On the positive side, I am getting better with a cup!  I can drink out of most cups with a smaller circumference with intense concentration.  I’m going to try sipping a soup from a cup today to see if I can throw out my syringes.  I can’t imagine eating from a syringe at work, so if I can get nutrition without a syringe I’ll feel one step closer to humanity!

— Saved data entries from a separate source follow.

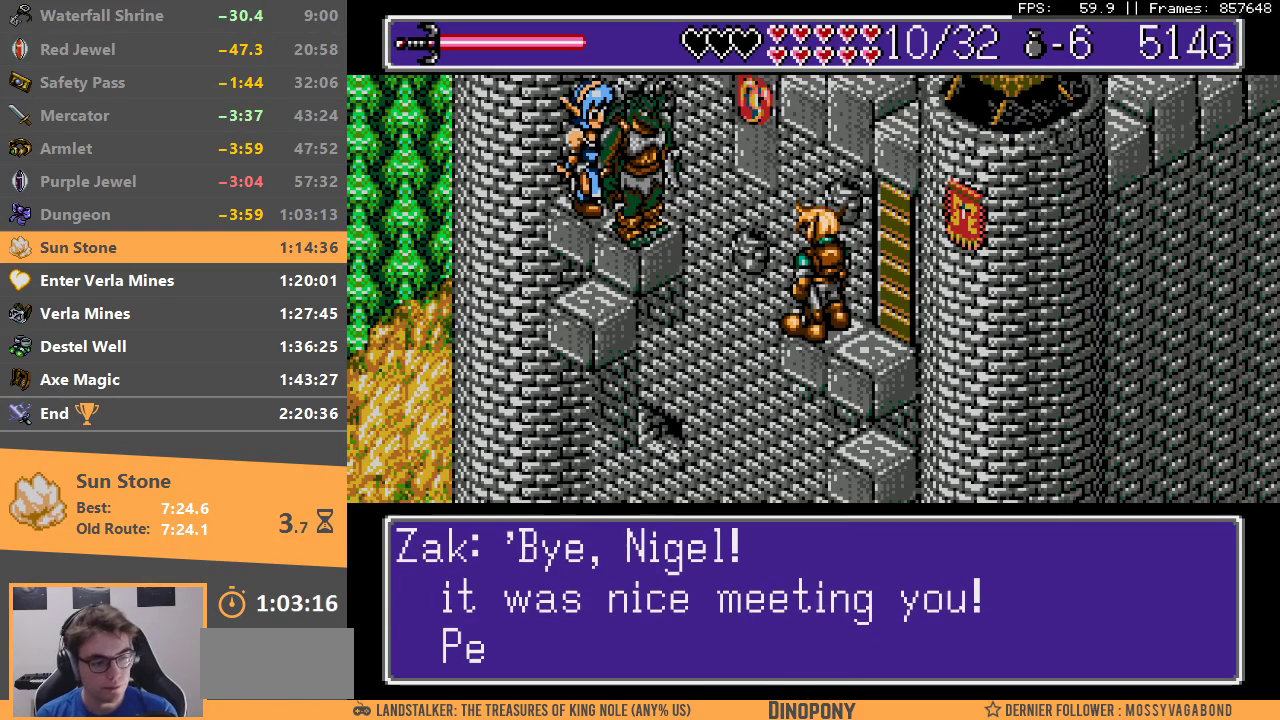
{"buttons": ["B"], "events": [[33, "A", "down"], [133, "A", "up"], [133, "B", "up"], [183, "A", "down"], [183, "B", "down"], [283, "A", "up"], [283, "B", "up"], [350, "A", "down"], [350, "B", "down"], [433, "A", "up"], [483, "B", "up"], [500, "B", "down"]]}
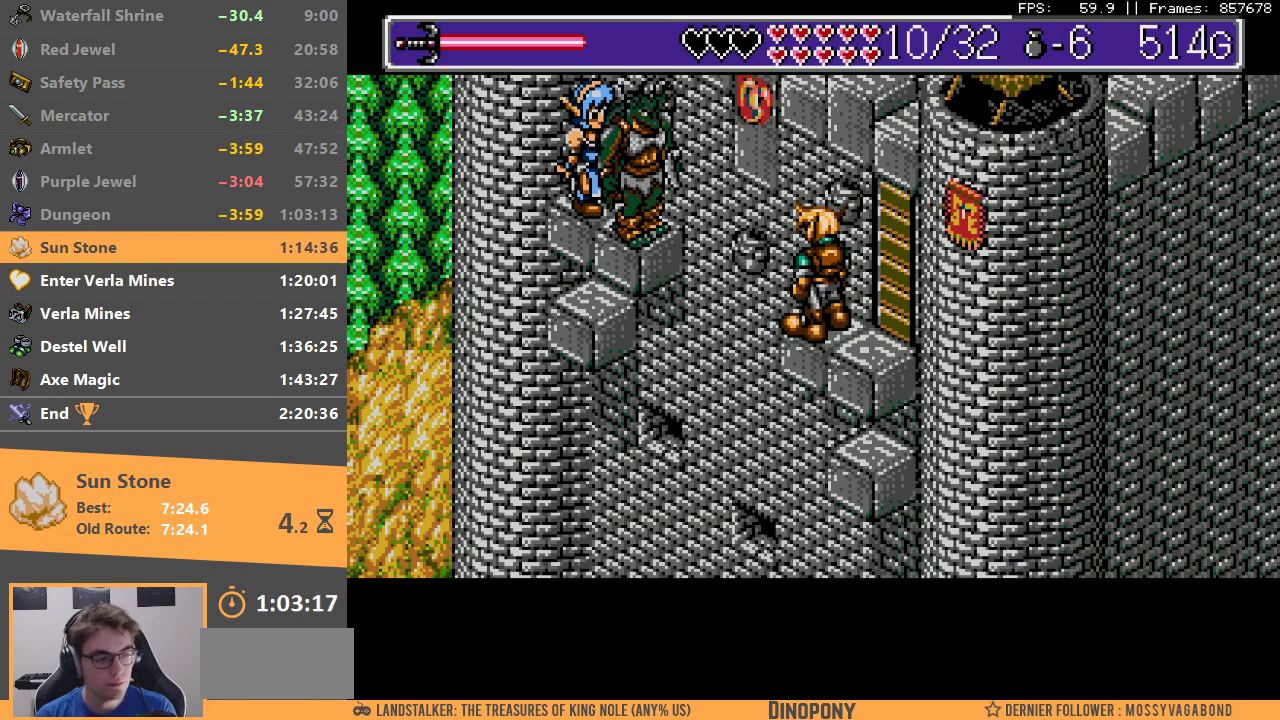
{"buttons": ["B"], "events": [[50, "A", "down"], [100, "A", "up"], [117, "B", "up"], [167, "B", "down"], [283, "B", "up"], [333, "B", "down"], [367, "A", "down"], [433, "A", "up"], [450, "B", "up"], [500, "B", "down"]]}
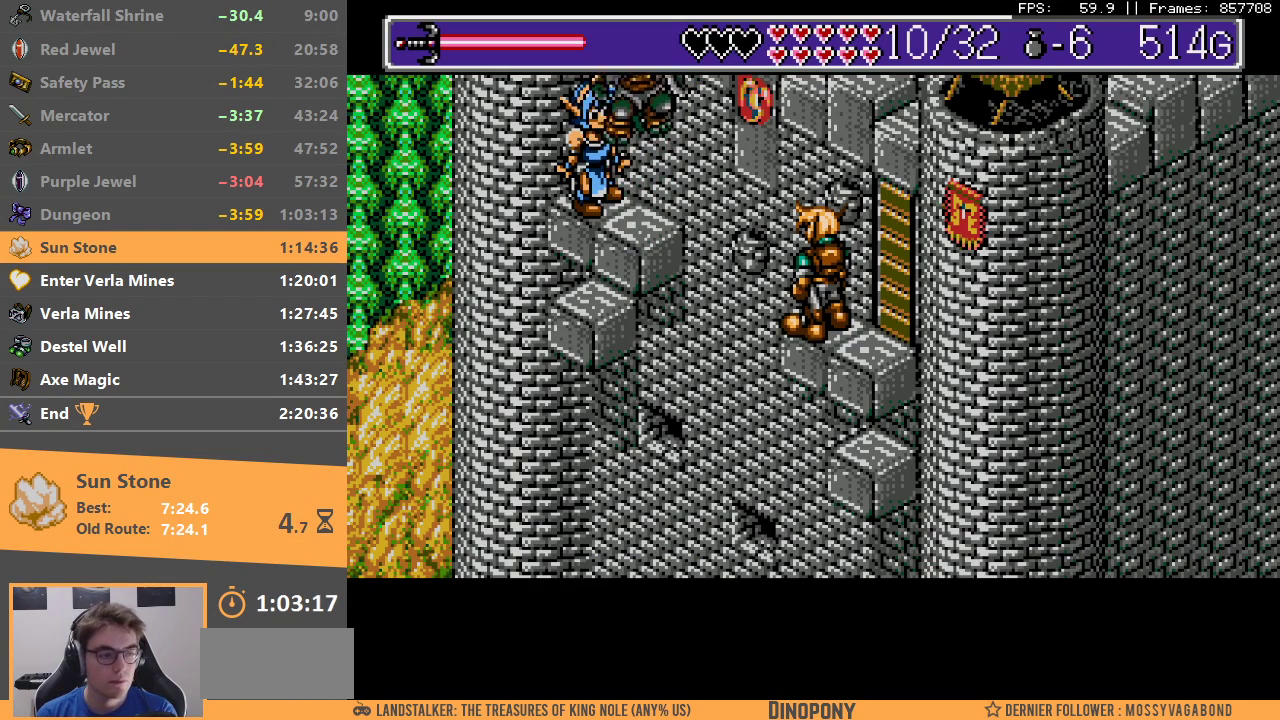
{"buttons": [], "events": [[33, "A", "down"], [133, "A", "up"], [150, "B", "up"], [183, "B", "down"], [250, "A", "down"], [300, "A", "up"], [350, "B", "up"]]}
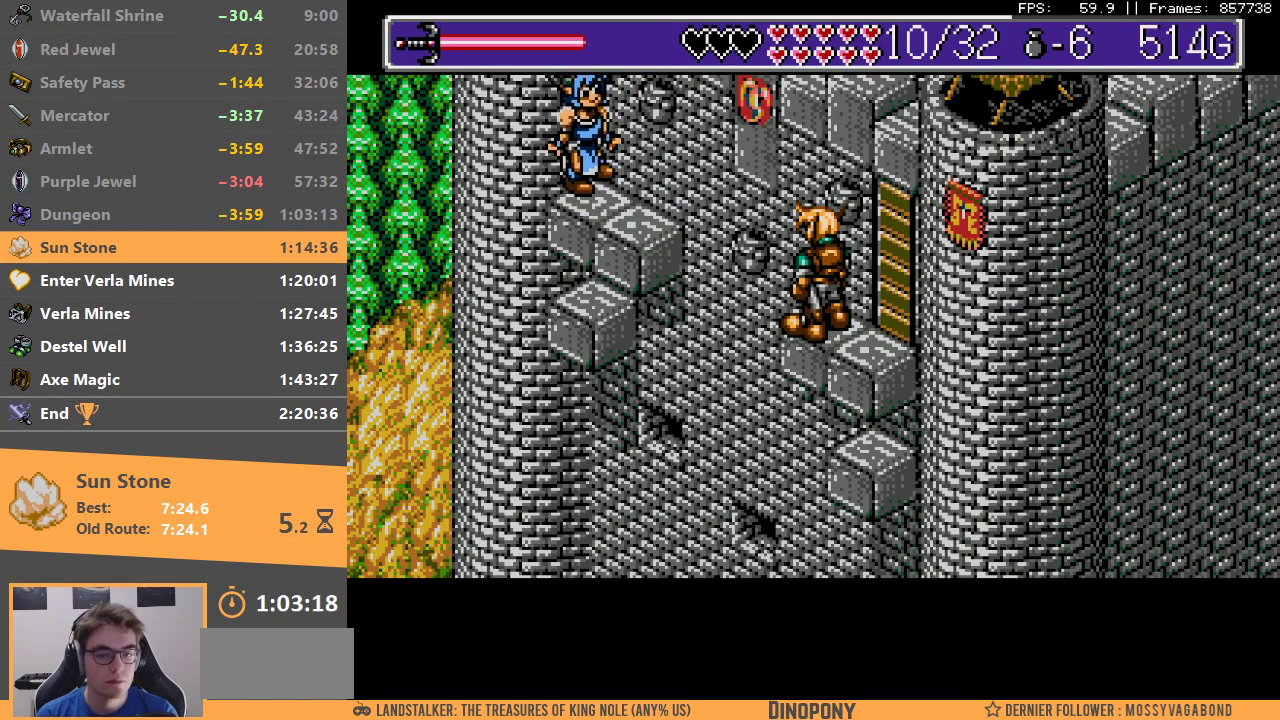
{"buttons": ["B"], "events": [[83, "B", "down"], [200, "B", "up"], [267, "B", "down"], [383, "B", "up"], [450, "B", "down"]]}
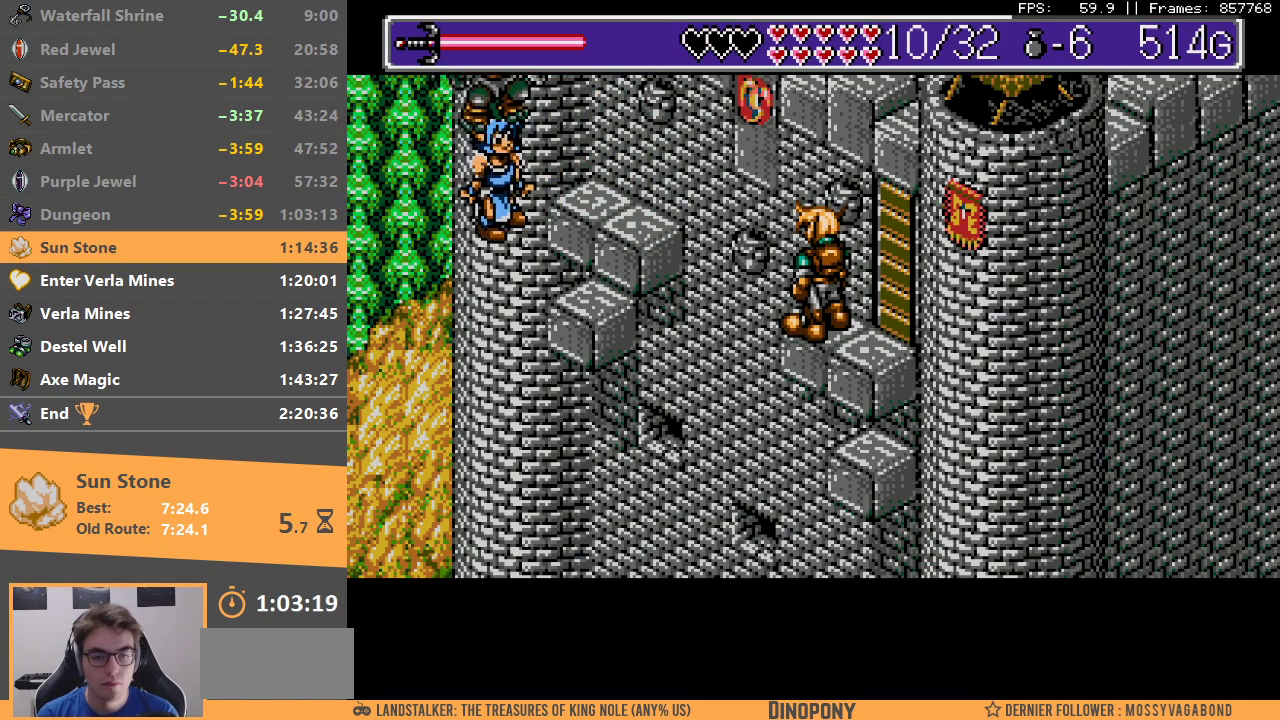
{"buttons": ["B"], "events": [[50, "B", "up"], [133, "B", "down"], [250, "B", "up"], [300, "B", "down"], [417, "B", "up"], [483, "B", "down"]]}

Day 12. You can see how crooked my
nose looks from the swelling!

Saturday, January 24, 2015

Day 11

I tried to do a real smile, but both
husband and sister told me I looked
scary!
On a positive note, I noticed that when I bite my teeth together BOTH the right AND left upper AND lower molars ALL Touch! ... At The Same Time!!! Isn't that amazing?  Imagine the kinds of foods a person could eat if their teeth actually fit together?  It certainly gives me something to look forward to after all the pain & swelling (finally) go away and the bones heal up!

Friday, January 23, 2015

Day 10: Almost a Smile

I decided not to let today get the best of me so I woke up, showered, put some mascara on, and did not put my hair in a ponytail.  Tom and I were going to try to see a movie (figured it would be a relaxed outing), but we missed the movie showing so we just walked around the bookstore a bit. I still tired more quickly than I hoped for, but it was nice to get outside of the house.

almost a smile!
It is so bizarre to have lost proprioception and sensation in my lips.  They feel like they are ice-cold all the time, when really it is just numbness.  I've been working on my face exercises and have found that if I slow down and focus on my lips I can enunciate a little better. And along with slightly improved speech, I was working in the mirror and found that I could almost smile.  The left side of my face is still rather swollen though which makes most of my facial expressions odd and...lumpy? Regardless of the proper adjective I'm afraid that I may still scare the kids at work...

Status Update:
Pain: 6/10 (trying to take as little narcotics as possible)
Nausea: gone!
Drooling: improving with muscle control
Eating: still just through syringes and with small sips from dixie cups
Fatigue: High
 

Thursday, January 22, 2015

Day 9

Today was another rough one, I didn't see much progress and I just felt exhausted all day.  My jaw really, really aches. Just a constant, gnawing ache that isn't relieved with warmed up facecloths or cold ice packs. Looking down to work on my puzzle or read just increases the pressure in my face and makes it all the worse. Tom also seemed to have more trouble understanding me today, maybe I was mumbling more from the effort? But because of all this, I called work today and told them that I would not be ready to return at my exact 2 week date of this coming Tuesday, but that I will still shoot for the end of next week.  They knew this was a possibility, but I still feel like I let them down. I know it is silly in that I can't control how quickly I heal, but never the less I know that they will now need to scramble to cover my patient load and I hate inconveniencing others.

One bright spot in my day was my sweet husband who spent time with me and made me an amazing peanut butter ice cream milkshake (with some protein powder thrown in) for lots of calories!